À moins d’un an des élections présidentielles en Côte d’Ivoire, l’incertitude règne sur le futur politique du pays. Alors que l’échéance de 2025 approche à grands pas, Alassane Ouattara, président en place depuis 2011, reste indécis quant à sa candidature pour un troisième mandat. Bien qu’il ait affirmé ne pas avoir encore pris de décision, il a réitéré son désir de « continuer de servir » son pays, un message volontairement ambigu qui alimente les spéculations et laisse ses adversaires dans l’incertitude.
Selon Netton Prince Tawa, enseignant-chercheur en sciences politiques, « pour démarrer une véritable campagne, il faut d’abord savoir qui est son adversaire », et c’est là toute la stratégie de Ouattara : maintenir une pression sur l’opposition, tout en gardant les cartes en main. Du côté du Rassemblement des Houphouëtistes pour la Démocratie et la Paix (RHDP), le soutien à Ouattara est unanime. Les dirigeants du parti sont tous d’accord pour dire que l’actuel président reste l’unique figure capable de garantir la stabilité et le progrès du pays.
Des personnalités comme Cissé Ibrahime Bacongo, ministre et gouverneur d’Abidjan, défendent sans réserve la candidature d’Ouattara, évoquant l’expérience et l’énergie d’un homme qui, malgré son âge, continue de porter le pays vers l’avenir. Cette position est également partagée par Adama Bictogo, président de l’Assemblée nationale, qui soutient qu’Ouattara est le garant de la stabilité et du développement de la Côte d’Ivoire.
Cependant, des décisions récentes, comme la nomination de l’ancien Premier ministre Patrick Achi au poste de conseiller spécial, ont alimenté les rumeurs. Pour certains analystes, cette nomination pourrait refléter un désir de Ouattara de tenir Achi éloigné des ambitions présidentielles potentielles, afin de préserver son emprise sur le pouvoir. À 60 ans, Achi reste une figure clé de la majorité, avec une forte expérience politique et un profil susceptible de séduire les électeurs.
Opposition en pleine recomposition
L’opposition, elle, traverse des turbulences internes, principalement au sein du Parti Démocratique de Côte d’Ivoire (PDCI). Depuis la mort de l’ex-président Henri Konan Bédié en 2023, Tidjane Thiam, ancien ministre et économiste de renom, a pris la tête du PDCI. Mais son autorité est mise à l’épreuve par des dissensions internes. Jean-Louis Billon, un homme d’affaires influent et cadre du parti, conteste ouvertement la manière dont la direction du PDCI est menée.
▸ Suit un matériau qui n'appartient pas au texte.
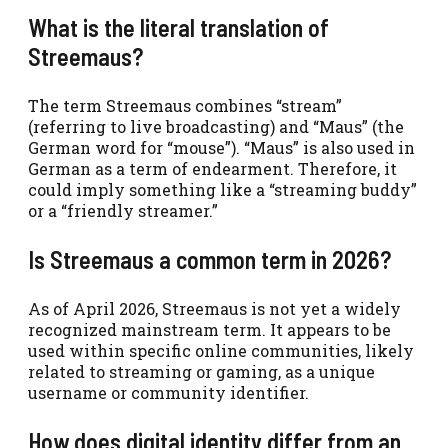
What is the literal translation of
Streemaus?
The term Streemaus combines “stream”
(referring to live broadcasting) and “Maus” (the
German word for “mouse”). “Maus” is also used in
German as a term of endearment. Therefore, it
could imply something like a “streaming buddy”
or a “friendly streamer.”
Is Streemaus a common term in 2026?
As of April 2026, Streemaus is not yet a widely
recognized mainstream term. It appears to be
used within specific online communities, likely
related to streaming or gaming, as a unique
username or community identifier.
How does digital identity differ from an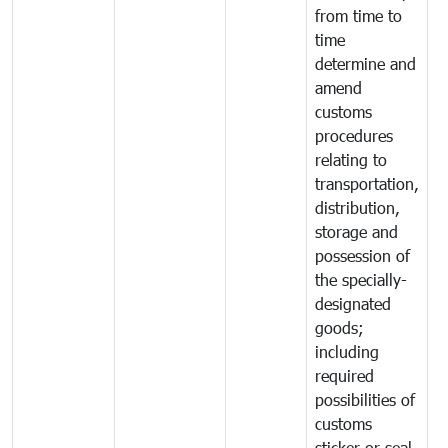
from time to
time
determine and
amend
customs
procedures
relating to
transportation,
distribution,
storage and
possession of
the specially-
designated
goods;
including
required
possibilities of
customs
sticker or seal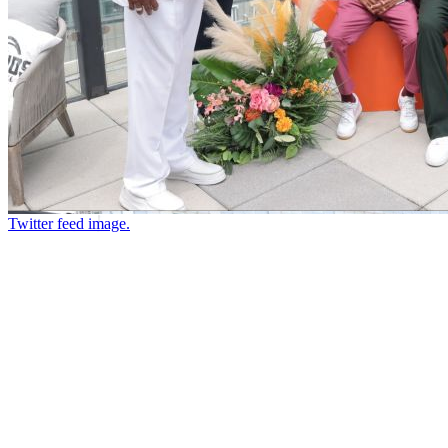
Twitter feed image.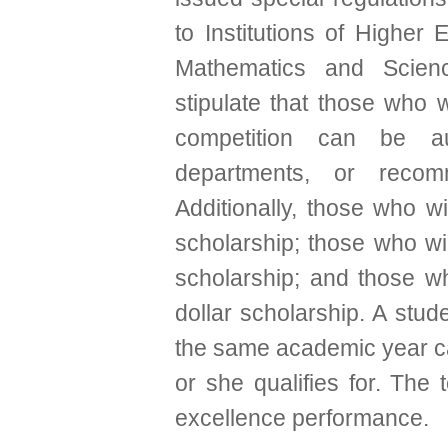
to Institutions of Higher 
Mathematics and Scienc
stipulate that those who w
competition can be aut
departments, or reco
Additionally, those who w
scholarship; those who wi
scholarship; and those w
dollar scholarship. A stu
the same academic year ca
or she qualifies for. The
excellence performance.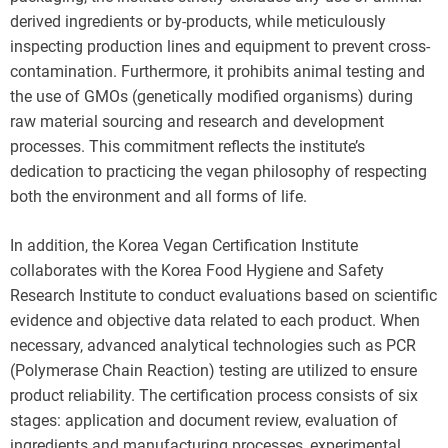
derived ingredients or by-products, while meticulously
inspecting production lines and equipment to prevent cross-
contamination. Furthermore, it prohibits animal testing and
the use of GMOs (genetically modified organisms) during
raw material sourcing and research and development
processes. This commitment reflects the institute’s
dedication to practicing the vegan philosophy of respecting
both the environment and all forms of life.
In addition, the Korea Vegan Certification Institute
collaborates with the Korea Food Hygiene and Safety
Research Institute to conduct evaluations based on scientific
evidence and objective data related to each product. When
necessary, advanced analytical technologies such as PCR
(Polymerase Chain Reaction) testing are utilized to ensure
product reliability. The certification process consists of six
stages: application and document review, evaluation of
ingredients and manufacturing processes, experimental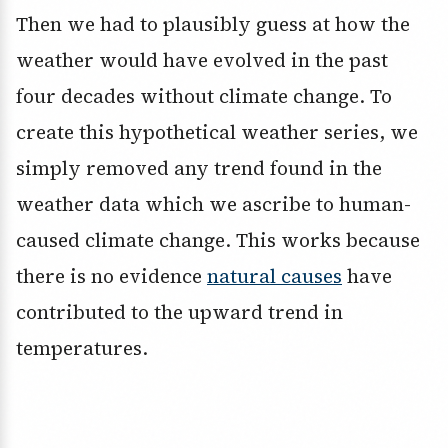
Then we had to plausibly guess at how the
weather would have evolved in the past
four decades without climate change. To
create this hypothetical weather series, we
simply removed any trend found in the
weather data which we ascribe to human-
caused climate change. This works because
there is no evidence
natural causes
have
contributed to the upward trend in
temperatures.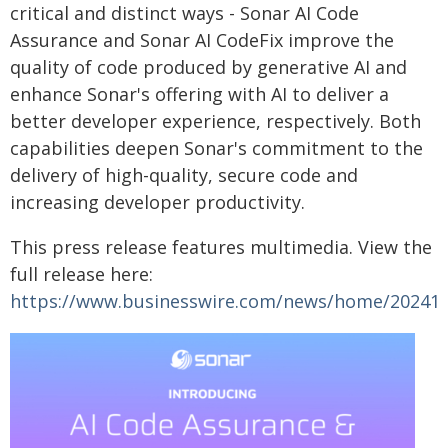
critical and distinct ways - Sonar AI Code
Assurance and Sonar AI CodeFix improve the
quality of code produced by generative AI and
enhance Sonar's offering with AI to deliver a
better developer experience, respectively. Both
capabilities deepen Sonar's commitment to the
delivery of high-quality, secure code and
increasing developer productivity.
This press release features multimedia. View the
full release here:
https://www.businesswire.com/news/home/20241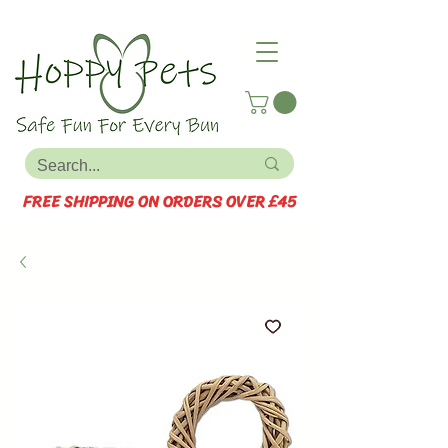
FREE SHIPPING ON ORDERS OVER £45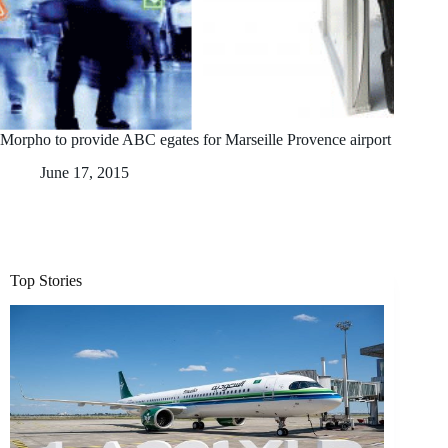
Morpho to provide ABC egates for Marseille Provence airport
June 17, 2015
Top Stories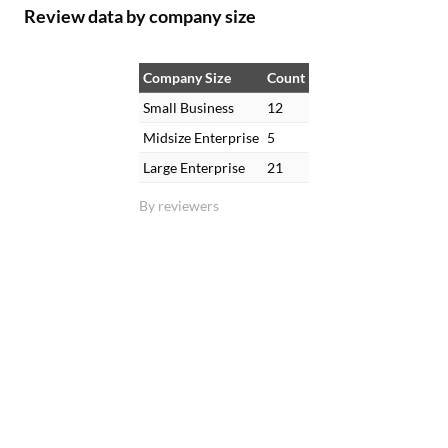
Review data by company size
Company Size
Count
Small Business
12
Midsize Enterprise
5
Large Enterprise
21
By reviewers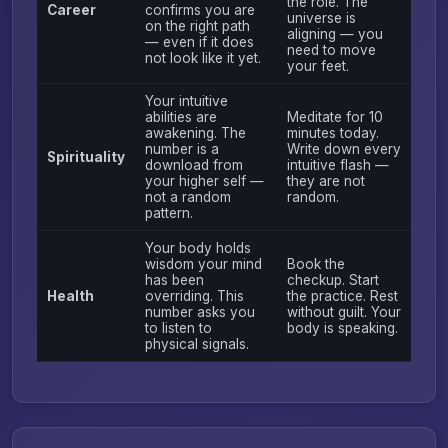
the role. The
Career
confirms you are
universe is
on the right path
aligning — you
— even if it does
need to move
not look like it yet.
your feet.
Your intuitive
abilities are
Meditate for 10
awakening. The
minutes today.
number is a
Write down every
Spirituality
download from
intuitive flash —
your higher self —
they are not
not a random
random.
pattern.
Your body holds
wisdom your mind
Book the
has been
checkup. Start
Health
overriding. This
the practice. Rest
number asks you
without guilt. Your
to listen to
body is speaking.
physical signals.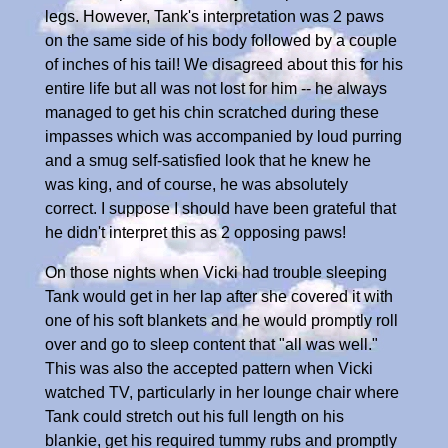
legs. However, Tank's interpretation was 2 paws
on the same side of his body followed by a couple
of inches of his tail! We disagreed about this for his
entire life but all was not lost for him -- he always
managed to get his chin scratched during these
impasses which was accompanied by loud purring
and a smug self-satisfied look that he knew he
was king, and of course, he was absolutely
correct. I suppose I should have been grateful that
he didn't interpret this as 2 opposing paws!
On those nights when Vicki had trouble sleeping
Tank would get in her lap after she covered it with
one of his soft blankets and he would promptly roll
over and go to sleep content that "all was well."
This was also the accepted pattern when Vicki
watched TV, particularly in her lounge chair where
Tank could stretch out his full length on his
blankie, get his required tummy rubs and promptly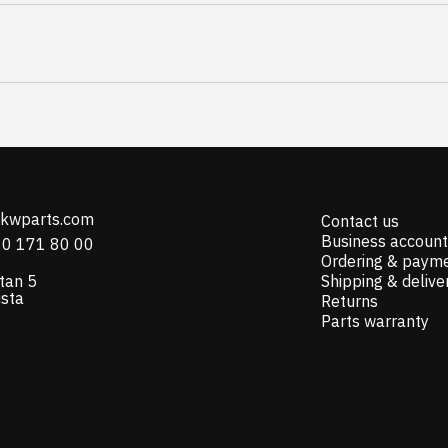
@kwparts.com
Contact us
Business account
10 171 80 00
Ordering & paym
tan 5
Shipping & delive
ista
Returns
Parts warranty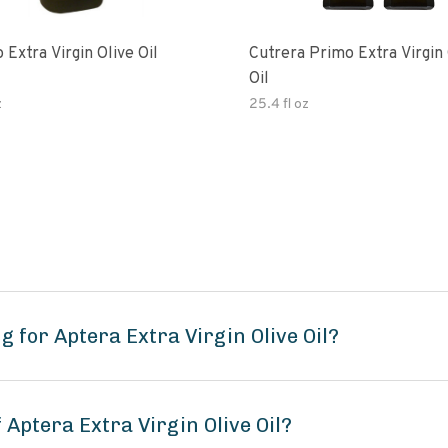
 Extra Virgin Olive Oil
Cutrera Primo Extra Virgin Olive
Oil
z
25.4 fl oz
 for Aptera Extra Virgin Olive Oil?
 Aptera Extra Virgin Olive Oil?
Ambitieux et déterminé à briguer la présidence, Billon défie le processus de désignation interne du parti, mettant en lumière la division qui secoue le PDCI. Bien que Thiam ait proposé une convention pour désigner le candidat du parti, l’absence de consensus sur la question a créé une atmosphère d’incertitude.Les tensions internes sont allées jusqu’à la convocation d’un conseil de discipline pour Billon, mais ce dernier a été annulé à la dernière minute, alimentant davantage de spéculations sur les tensions qui secouent le PDCI.
Le débat sur la nécessité d’une primaire pour trancher la question de la candidature s’intensifie. Jean-Louis Billon prône une approche plus démocratique, qui pourrait mobiliser plus largement les militants, mais cette proposition reste controversée au sein du parti.
Candidatures dispersées et incertitudes judiciaires
En parallèle, plusieurs autres figures politiques se préparent à entrer dans la course à la présidentielle. Simone Ehivet Gbagbo, l’ex-épouse de Laurent Gbagbo, a annoncé son intention de briguer la présidence avec son mouvement, le MGC. Pascal Affi N’Guessan, ancien Premier ministre et président du Front Populaire Ivoirien (FPI), continue de défendre son projet de rénover son parti et de proposer une alternative politique.
Cependant, les figures les plus emblématiques de l’ère Gbagbo, telles que Laurent Gbagbo lui-même, Charles Blé Goudé et Guillaume Soro, restent inéligibles en raison de condamnations judiciaires qui pèsent sur eux. Leur retour sur la scène politique dépendra largement de la position du pouvoir en place. Comme le souligne Netton Prince Tawa, « le temps est un facteur déterminant ». Alassane Ouattara pourrait, en dernier recours, autoriser certaines de ces candidatures, mais ce serait probablement dans l’optique de limiter leur influence sur l’échiquier politique.